Le second DVD comporte la grande Messe en si mineur avec l’Orchestre du Gewandhaus de Leipzig, en format très réduit, enregistrée dans l’église Saint-Thomas de Leipzig dont Bach fut le « Kantor » durant vingt-sept ans. Le chef, Georg Christoph Biller, est l’actuel Kantor de Saint-Thomas. Il dirige l’œuvre dans les conditions de sa création, les chœurs étant constitués d’enfants et d’adolescents, sans femmes. L’image permet de voir l’église pleine à craquer, notamment dans la nef, autour de la tombe de Bach. Le son est superbe, très fin et subtil, l’interprétation est à la fois brillante et recueillie. Ce DVD nous offre l’un des premiers orchestres du monde, dans une des meilleures acoustiques qui soit, interpréter un sommet de la musique occidentale. Voir cette exécution dans ces conditions produit un plaisir rare.

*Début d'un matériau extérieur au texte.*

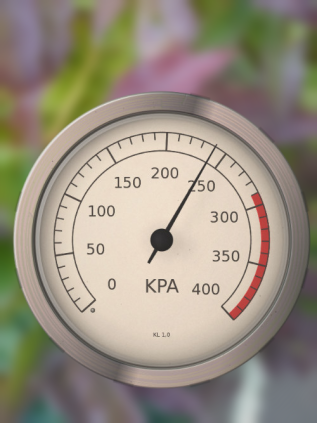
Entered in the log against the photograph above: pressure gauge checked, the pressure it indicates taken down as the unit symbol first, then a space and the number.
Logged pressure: kPa 240
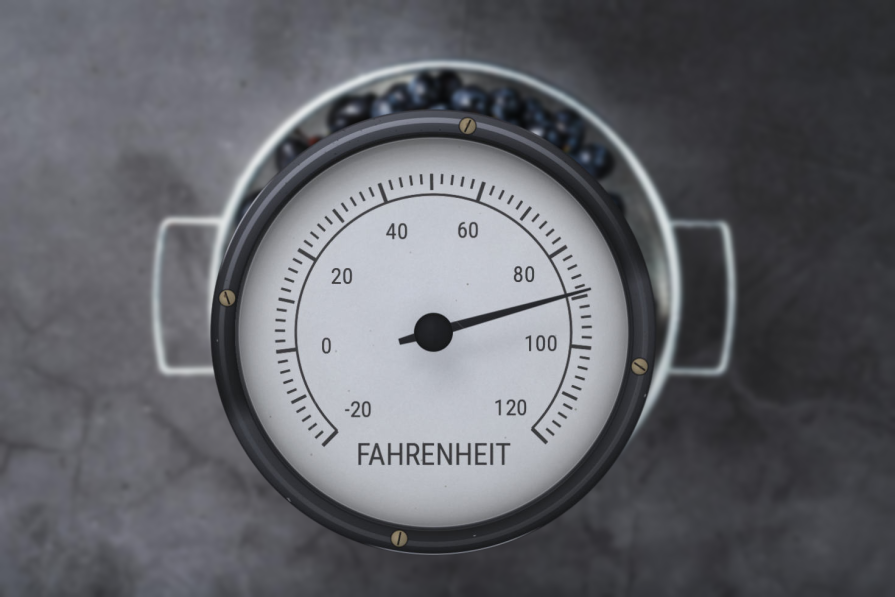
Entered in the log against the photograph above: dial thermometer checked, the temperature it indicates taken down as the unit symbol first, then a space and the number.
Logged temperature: °F 89
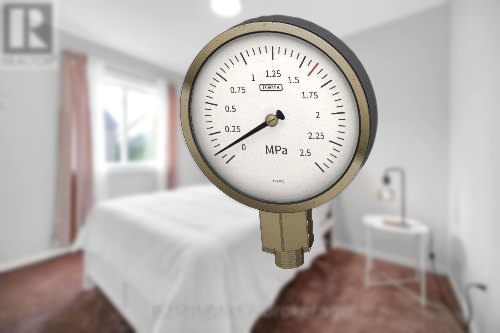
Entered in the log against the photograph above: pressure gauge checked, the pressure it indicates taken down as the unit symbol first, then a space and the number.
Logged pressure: MPa 0.1
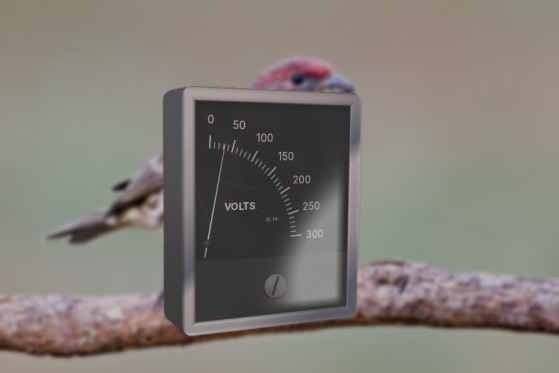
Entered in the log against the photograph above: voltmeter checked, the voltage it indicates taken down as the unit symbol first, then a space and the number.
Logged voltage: V 30
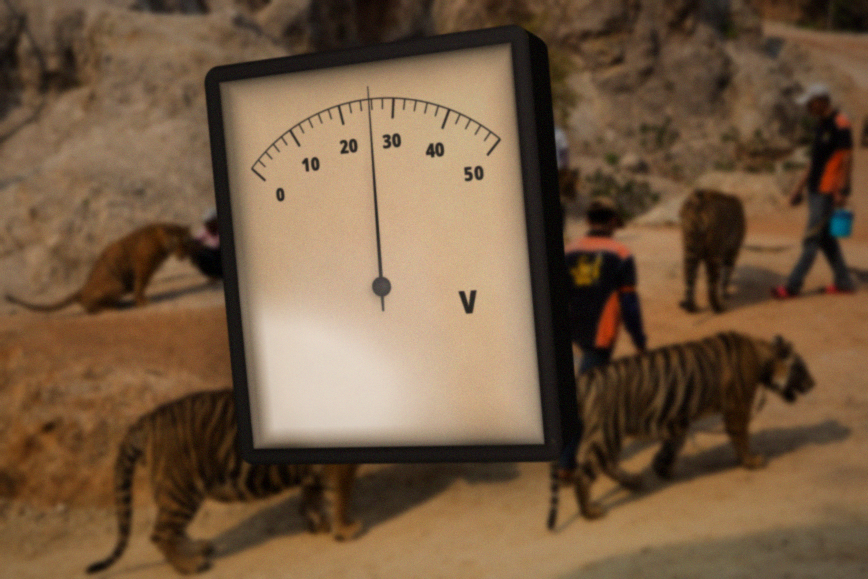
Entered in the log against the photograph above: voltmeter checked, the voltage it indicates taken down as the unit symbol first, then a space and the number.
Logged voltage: V 26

Le troisième DVD présente le premier livre du Clavier bien tempéré dans une approche très originale. Les 24 préludes et fugues sont d’abord partagés entre deux grands pianistes, Andrei Gavrilov et Joanna McGregor. Ensuite, partant du principe que ces morceaux ne sont pas conçus pour être écoutés à la suite, les artistes varient à chaque morceau l’ensemble des conditions d’écoute. Ainsi ils changent de pièce d’enregistrement, de tenue, de coiffure et de bijoux. Le son même varie d’un morceau à l’autre, évitant bien sûr toute monotonie. Gavrilov parcourt douze pièces aseptisées différentes d’un édifice moderne, alors que McGregor nous fait visiter les pièces et les caves du fameux Palau Güell de Barcelone, dessiné par Gaudi. Tout cela serait naturellement accessoire si l’interprétation n’était hautement recommandable.
Le DVD suivant propose quelques pièces célèbres pour orgue (Choral du veilleur, Toccata en ré…), par le grand claveciniste et organiste Ton Koopman. On réalise à nouveau tout ce que permet l’image et que ne permettait pas le simple disque. Nous voyons les claviers, magnifiques, et les belles orgues au sein de la cathédrale Sainte-Marie de Fribourg. On découvre surtout le jeu de l’interprète, ce que l’on ne voit jamais ; la lisibilité des œuvres en est transformée. Les voix se détachent et se suivent parfaitement. On est émerveillé et impressionné par ce que l’on voit (notamment le jeu sur les pédaliers, les claviers sculptés) et ce que l’on entend.
La fin du coffret peut être considérée comme des « bonus », bons compléments mais d’un intérêt moindre. Nous avons notamment une heure de transcriptions pour ensemble de cuivres d’œuvres célèbres ou plus rares. Très bien enregistré (c’est à nouveau l’église Saint-Thomas) et distrayant. Les célèbres Toccata et surtout Fugue en ré mineur sont un final brillant de ce coffret.